Neutral Milk Hotel resurfaces at Riviera
By MARK GUARINO | Sun-Times Music Writer
The return of Neutral Milk Hotel proves once again that all 90s nostalgia did not begin and end with Nirvana. This modest band released only two albums between 1996 and 1998 before vanishing soon after the second was released. Sixteen years later they reappeared onstage at the Riviera looking newly released from a time capsule playing a collection of hardware store saws, a banjo, trombones, flugelhorn, accordions, and a Minimoog synthesizer, among other instruments. Who were these people? Was this the band? Did it even matter?
Why this show, and the one Friday, is sold-out is largely due to “In the Aeroplane Over the Sea” (Merge), a 1998 album that became a sleeper hit, mostly by people who had no idea what Neutral Milk Hotel was, looked like, or sounded like in the flesh. In the era of all-access streaming media, when musicians have to get their faces out there almost more than the music they make, the ambiguity of this band, and its strange but haunting songs, was also a lure.
So this return arrived with high expectations and on Thursday felt like a homecoming. People cheered certain song intros or musical accents they recognized from the record. Yet the band didn’t perform like it was on a victory lap. On the contrary, songwriter and lead vocalist Jeff Mangum remained extreme stage left for most of the night, cloaked in an oversized wool sweater, cap, and beard.
What made us know this was the real guy, of course, was that voice: bellowing, beautiful, unmistakable. Mangum sang his elusive songs touching upon sex and God and gauzy memories of childhood, full of images both grotesque and sweet, while strumming hard on his acoustic guitar. Rather than wistfulness, he played and sang with stomping force. His band joined him in different configurations or just left him alone. As things grew rowdy, and his bandmates thrashed around, he stayed put, like a beacon in the eye of a tornado, never blowing away.

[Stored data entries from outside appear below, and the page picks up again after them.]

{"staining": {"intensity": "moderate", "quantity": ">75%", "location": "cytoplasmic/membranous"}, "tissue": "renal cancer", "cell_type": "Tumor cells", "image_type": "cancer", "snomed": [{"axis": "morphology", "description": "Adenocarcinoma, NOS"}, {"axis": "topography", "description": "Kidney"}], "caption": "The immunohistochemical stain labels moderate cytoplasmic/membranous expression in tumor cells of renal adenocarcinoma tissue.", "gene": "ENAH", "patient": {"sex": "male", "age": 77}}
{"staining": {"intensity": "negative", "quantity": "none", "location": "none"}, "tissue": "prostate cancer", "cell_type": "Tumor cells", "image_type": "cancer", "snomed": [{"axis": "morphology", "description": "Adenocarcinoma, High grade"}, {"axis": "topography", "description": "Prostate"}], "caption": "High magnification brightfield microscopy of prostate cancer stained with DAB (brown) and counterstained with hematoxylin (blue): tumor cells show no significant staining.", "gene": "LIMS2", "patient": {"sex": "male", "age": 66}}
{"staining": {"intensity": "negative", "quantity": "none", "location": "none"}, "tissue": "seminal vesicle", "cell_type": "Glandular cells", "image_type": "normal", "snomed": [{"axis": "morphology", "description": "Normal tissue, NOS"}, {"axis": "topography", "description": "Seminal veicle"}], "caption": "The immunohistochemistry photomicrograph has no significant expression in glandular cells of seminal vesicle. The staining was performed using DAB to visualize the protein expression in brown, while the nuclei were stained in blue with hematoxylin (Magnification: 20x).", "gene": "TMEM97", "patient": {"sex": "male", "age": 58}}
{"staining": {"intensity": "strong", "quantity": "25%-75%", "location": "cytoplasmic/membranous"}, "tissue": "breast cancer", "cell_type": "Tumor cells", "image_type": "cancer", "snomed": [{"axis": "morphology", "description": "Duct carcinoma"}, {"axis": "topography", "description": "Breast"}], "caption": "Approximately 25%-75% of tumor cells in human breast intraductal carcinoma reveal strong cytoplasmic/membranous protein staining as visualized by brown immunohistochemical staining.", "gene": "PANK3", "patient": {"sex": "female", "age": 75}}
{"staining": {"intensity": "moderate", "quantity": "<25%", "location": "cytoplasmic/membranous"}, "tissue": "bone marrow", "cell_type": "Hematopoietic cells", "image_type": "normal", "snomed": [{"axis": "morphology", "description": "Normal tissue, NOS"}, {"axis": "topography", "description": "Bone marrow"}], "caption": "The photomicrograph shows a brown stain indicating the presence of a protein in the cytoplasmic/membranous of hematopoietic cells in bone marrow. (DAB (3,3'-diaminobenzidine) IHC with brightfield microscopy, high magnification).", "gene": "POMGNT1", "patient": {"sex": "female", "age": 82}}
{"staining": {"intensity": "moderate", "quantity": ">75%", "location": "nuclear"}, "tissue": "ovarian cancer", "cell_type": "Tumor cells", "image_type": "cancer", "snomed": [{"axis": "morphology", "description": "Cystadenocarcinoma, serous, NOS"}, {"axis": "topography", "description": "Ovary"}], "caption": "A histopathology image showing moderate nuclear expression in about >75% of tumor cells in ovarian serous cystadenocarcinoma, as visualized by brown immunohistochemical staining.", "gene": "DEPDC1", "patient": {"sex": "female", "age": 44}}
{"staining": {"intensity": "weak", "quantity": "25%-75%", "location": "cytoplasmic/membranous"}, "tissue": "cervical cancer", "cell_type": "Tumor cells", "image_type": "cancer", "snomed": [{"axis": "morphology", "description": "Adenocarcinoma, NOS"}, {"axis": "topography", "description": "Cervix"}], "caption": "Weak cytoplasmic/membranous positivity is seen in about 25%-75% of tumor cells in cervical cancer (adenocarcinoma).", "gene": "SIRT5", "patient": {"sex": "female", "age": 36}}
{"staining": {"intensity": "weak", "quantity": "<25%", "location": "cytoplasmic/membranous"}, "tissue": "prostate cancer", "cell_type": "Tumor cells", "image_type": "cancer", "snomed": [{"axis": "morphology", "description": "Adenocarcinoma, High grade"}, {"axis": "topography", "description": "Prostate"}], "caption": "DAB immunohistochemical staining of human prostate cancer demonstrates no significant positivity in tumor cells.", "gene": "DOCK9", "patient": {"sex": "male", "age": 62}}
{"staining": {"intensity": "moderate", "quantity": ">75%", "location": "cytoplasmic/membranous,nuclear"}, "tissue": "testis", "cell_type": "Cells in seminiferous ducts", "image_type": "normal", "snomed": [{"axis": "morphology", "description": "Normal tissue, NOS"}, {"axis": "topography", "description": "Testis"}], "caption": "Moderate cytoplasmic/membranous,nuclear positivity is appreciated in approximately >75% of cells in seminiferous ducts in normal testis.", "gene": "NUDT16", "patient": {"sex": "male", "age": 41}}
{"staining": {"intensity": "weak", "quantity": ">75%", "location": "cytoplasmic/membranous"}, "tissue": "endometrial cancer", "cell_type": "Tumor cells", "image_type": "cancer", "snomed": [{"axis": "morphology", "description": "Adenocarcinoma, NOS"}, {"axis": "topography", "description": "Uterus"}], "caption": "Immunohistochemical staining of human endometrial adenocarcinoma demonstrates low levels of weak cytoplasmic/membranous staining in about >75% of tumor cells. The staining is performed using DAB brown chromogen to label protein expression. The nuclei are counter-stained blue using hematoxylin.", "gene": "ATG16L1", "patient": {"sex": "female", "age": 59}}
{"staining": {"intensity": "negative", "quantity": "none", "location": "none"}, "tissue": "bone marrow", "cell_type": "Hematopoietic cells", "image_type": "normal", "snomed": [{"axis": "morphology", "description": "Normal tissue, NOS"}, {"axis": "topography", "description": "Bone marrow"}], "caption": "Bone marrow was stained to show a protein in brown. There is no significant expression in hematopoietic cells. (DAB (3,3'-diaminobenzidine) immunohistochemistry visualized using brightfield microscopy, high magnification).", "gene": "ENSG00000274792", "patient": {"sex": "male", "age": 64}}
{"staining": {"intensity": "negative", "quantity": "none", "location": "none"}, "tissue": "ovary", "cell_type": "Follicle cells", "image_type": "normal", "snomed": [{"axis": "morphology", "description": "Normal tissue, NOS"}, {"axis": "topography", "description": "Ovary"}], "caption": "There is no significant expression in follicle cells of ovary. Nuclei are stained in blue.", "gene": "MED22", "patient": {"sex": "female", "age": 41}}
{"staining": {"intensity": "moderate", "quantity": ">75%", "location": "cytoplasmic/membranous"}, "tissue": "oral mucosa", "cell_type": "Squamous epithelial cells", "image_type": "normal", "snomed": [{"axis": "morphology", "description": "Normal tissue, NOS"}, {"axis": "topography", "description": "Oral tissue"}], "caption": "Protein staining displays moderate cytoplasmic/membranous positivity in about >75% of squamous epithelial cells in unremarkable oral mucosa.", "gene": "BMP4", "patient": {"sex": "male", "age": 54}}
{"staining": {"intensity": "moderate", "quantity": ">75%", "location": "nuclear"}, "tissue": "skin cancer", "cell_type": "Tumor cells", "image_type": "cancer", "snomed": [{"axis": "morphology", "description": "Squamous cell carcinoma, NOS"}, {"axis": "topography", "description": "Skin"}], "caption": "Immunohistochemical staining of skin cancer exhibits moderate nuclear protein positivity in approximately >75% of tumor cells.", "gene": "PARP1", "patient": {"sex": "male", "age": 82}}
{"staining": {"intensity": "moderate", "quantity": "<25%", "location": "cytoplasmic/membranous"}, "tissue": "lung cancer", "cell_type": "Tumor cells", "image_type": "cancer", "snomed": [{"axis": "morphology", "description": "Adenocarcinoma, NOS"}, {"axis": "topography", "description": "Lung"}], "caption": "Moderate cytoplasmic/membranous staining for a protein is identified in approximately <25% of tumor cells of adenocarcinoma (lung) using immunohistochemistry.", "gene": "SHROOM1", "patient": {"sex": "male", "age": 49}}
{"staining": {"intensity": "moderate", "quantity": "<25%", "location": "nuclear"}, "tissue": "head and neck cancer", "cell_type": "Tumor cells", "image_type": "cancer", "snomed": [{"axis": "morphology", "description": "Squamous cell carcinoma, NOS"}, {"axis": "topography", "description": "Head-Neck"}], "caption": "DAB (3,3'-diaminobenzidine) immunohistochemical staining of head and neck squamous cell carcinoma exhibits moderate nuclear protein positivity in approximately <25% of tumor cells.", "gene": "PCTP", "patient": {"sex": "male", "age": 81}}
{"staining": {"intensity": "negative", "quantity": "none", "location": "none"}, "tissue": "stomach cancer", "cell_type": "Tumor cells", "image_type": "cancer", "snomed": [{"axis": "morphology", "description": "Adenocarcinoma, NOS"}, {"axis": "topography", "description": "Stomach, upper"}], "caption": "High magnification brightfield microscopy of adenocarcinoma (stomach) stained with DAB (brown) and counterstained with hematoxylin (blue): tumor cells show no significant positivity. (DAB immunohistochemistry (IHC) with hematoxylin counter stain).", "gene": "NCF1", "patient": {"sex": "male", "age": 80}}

However, the magic of “Aeroplane” didn’t hold in the performance. Maybe because this music ultimately didn’t need a visual; sixteen years was enough time for it to grow inside the imaginations of those who hold it dear. One of the few songs that held true was “King of Carrot Flowers,” parts one through three, which crashed from an isolated church hymn into electro-fuzz punk.
Joining the three core members of the group — Mangum with drummer Jeremy Barnes, and multi-instrumentalists Scott Spillane and Julian Koster — were three auxiliary band members who resembled coffee shop gypsies. They entered, exited as needed, but the truth was, they could have stayed home. More props than anything, the enlarged band gave the music a circus punk vibe that, at times, threatened to swallow the pondering beauty of the songs.
With Arcade Fire, a band that owes Mangum an obvious debt, the performance is key to delivering blustery community anthems, full of fire and grit. Neutral Milk Hotel is more psychedelic, in love with curated noise, and happy with detouring flourishes. So when the band leaned on messy stage gestures, or transformed their songs into chanteys, they felt unnecessary. Could this band have survived with one less trombone? The silver toy saxophone? A synthesizer that produced one note? Presumably yes.
True enough, Mangum and his crew could have easily followed the formula and played a note-for-note replication of “Aeroplane” like many returning bands on the nostalgia circuit of late. That didn’t happen. The songs were out of order, interspersed with unreleased material, or songs from an earlier time. Songs weren’t introduced; 75 minutes later the band was off the stage. What they left was a sense of an era that stubbornly clung tight to whimsy, mystery, and the belief that songs with acoustic guitars deserve to get weird though the enhancements of Salvation Army regalia. They often did.